Police accused of widening use of live facial scanning 'with no clear legal grounds'

Home Secretary James Cleverly has been urged to tighten regulations on facial recognition technology. Credit: PA Archive/PA Images

Police are expanding their use of live facial recognition surveillance without clear legal grounds, peers have warned.

The Lords’ Justice and Home Affairs Committee has called into question the lawfulness of the deployment of the technology by forces across England and Wales.

In a letter to Home Secretary James Cleverly, published on Saturday, the committee has called for tightened regulation and independent scrutiny of how the equipment is used.

Live facial recognition (LFR) cameras are used by police in some areas to analyse the faces of passersby and search for specific people.

The committee said it acknowledged the technology may be a valuable tool in catching criminals but that it was “deeply concerned that its use is being expanded without proper scrutiny and accountability”.

There are “no rigorous standards or systems of regulation” in place for the deployment of LFR and “no consistency” in approaches to training officers in its use, peers said.

Peers warn there are 'no rigorous standards or systems of regulation' in place for live facial recognition surveillance. Credit: PA

Committee chairwoman Baroness Hamwee said: “Does the use of LFR have a basis in law? Is it actually legal? It is essential that the public trusts LFR and how it is used.

“It is fundamental that the legal basis is clear. Current regulation is not sufficient. Oversight is inadequate.

“Technology is developing so fast that regulation must be future-proofed. Police forces may soon be able to link LFR cameras to trawl large populations, such as Greater London, and not just specific localities.

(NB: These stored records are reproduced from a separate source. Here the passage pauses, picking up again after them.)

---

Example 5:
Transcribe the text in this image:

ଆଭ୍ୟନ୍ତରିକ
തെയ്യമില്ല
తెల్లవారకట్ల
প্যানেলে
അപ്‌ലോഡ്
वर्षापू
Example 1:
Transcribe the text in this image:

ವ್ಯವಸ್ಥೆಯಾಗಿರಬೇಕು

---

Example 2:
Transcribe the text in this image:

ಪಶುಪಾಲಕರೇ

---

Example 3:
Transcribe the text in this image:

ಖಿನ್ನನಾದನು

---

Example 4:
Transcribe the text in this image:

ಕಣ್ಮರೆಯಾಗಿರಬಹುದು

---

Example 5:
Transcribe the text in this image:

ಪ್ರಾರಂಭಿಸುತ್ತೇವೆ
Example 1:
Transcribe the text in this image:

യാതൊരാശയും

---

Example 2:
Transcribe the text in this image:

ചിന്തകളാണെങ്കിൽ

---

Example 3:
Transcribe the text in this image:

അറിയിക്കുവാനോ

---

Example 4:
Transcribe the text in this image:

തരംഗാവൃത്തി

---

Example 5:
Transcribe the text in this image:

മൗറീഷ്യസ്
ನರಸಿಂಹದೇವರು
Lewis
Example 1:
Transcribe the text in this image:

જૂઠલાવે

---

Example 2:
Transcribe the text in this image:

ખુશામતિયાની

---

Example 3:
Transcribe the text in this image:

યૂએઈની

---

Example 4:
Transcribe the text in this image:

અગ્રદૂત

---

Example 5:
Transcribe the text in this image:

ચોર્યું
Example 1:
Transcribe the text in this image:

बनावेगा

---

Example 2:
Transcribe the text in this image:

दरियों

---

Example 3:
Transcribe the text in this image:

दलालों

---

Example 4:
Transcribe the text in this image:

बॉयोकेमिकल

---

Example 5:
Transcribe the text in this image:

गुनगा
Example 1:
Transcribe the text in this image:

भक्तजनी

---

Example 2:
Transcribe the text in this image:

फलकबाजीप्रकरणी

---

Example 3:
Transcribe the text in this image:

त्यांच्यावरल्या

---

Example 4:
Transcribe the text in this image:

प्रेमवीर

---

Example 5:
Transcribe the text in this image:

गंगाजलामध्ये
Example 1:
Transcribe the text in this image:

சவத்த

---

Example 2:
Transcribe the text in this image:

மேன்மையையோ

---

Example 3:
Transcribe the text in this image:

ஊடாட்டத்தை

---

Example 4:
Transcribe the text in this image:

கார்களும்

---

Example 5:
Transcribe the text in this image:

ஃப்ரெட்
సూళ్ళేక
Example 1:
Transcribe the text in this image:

“We are an outlier as a democratic state in the speed at which we are applying this technology. We question why there is such disparity between the approach in England and Wales and other democratic states in the regulation of LFR.”

Privacy campaigners and politicians have previously called for police to stop using facial scanning technology, citing concerns over human rights and potential for discrimination.

The government argues more surveillance frees up time for officers so they can focus on more complex investigations. Credit: PA

Civil liberties group Big Brother Watch has branded the tool “Orwellian” and suggested that any widening of its use would lack a clear democratic mandate.

However, the Government announced last year that it was considering expanding its use of the surveillance across forces and security agencies.

The Home Office argues that the technology frees up officers to spend more time out on the beat and working on complex investigations.

A government spokesperson said: “Facial recognition, including live facial recognition, is a powerful tool that has a sound legal basis, confirmed by the courts. It has already helped the police to catch a large number of serious criminals, including for murder and sexual offences.

“The police can only use facial recognition for a policing purpose, where necessary, proportionate and fair, in line with data protection and human rights laws.”

The National Police Chiefs’ Council said it welcomed the committee’s scrutiny and would consider its recommendations, but that LFR is always used “proportionately and transparently”.

Individual chief constables are also held to account by their police and crime commissioners and mayors who examine operational decisions on LFR, the council added.

NPCC lead for facial recognition and the Metropolitan Police’s director of intelligence Lindsey Chiswick said: “The High Court and the Court of Appeal have previously recognised the existing legal basis for the police to use (LFR) technology – namely under common law in the UK.

“LFR is a tool which helps police to identify wanted individuals and it is always used proportionately and transparently, with communities told when it will be deployed.”